In fact, IBM have been building a cloud banking platform “geared to a heavily-regulated industry known for a web of regulations meant to protect the interest of consumers and businesses. To guard against fraud and criminal activity.” Howard Boville, Senior Vice President at IBM shared in a story last year.
Prakash is responsible for the same platform here in Europe, the Middle East and in Africa. Prakash shared how he recently had a conversation with a UK banking representative who told him that he is trying to work with fintechs. But that he simply can’t.
“They’ve got a great idea, but I can’t just throw them the same legal document that I would to a larger organization as they don’t have the legal resources. I can’t get the commercials done with them,” the representative explained to Prakash. To help his customers with this type of challenge, Prakash assured us that the IBM Cloud incorporates a way to help banks work with fintechs. By onboarding companies who can deal with the legal and commercial challenges alongside the fintechs, within the cloud. To ensure that we [IBM] “take all the friction points out to make it easier,” Prakash explained.

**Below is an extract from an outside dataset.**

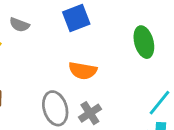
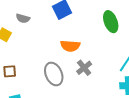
gray cross: (90, 113) -> (84, 68), moved

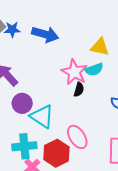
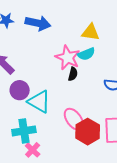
red hexagon: (56, 153) -> (88, 132), moved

Less worry, more cloud solutions
And it’s not just about helping banks work with fintechs either. At a recent workshop Prakash highlighted how some of the banks talked about how they were wary about the data that their supply chain had access to. Data that could encourage hackers to become more expedient. Due to bad security processes at the fintech, or various other reasons. Bank technology leaders are worried about topics like this. The words systemic risk came up. Regulators started to worry too.
Could IBM have come up with the best solution to this problem? Prakash assured us that the IBM Cloud Platform is the only one where the cloud provider has security experts and others working on resilience within the cloud on the providers team. This takes a lot of the ‘worry’ out of working with a cloud provider. Perhaps it’s time for your bank to be talking to IBM as well?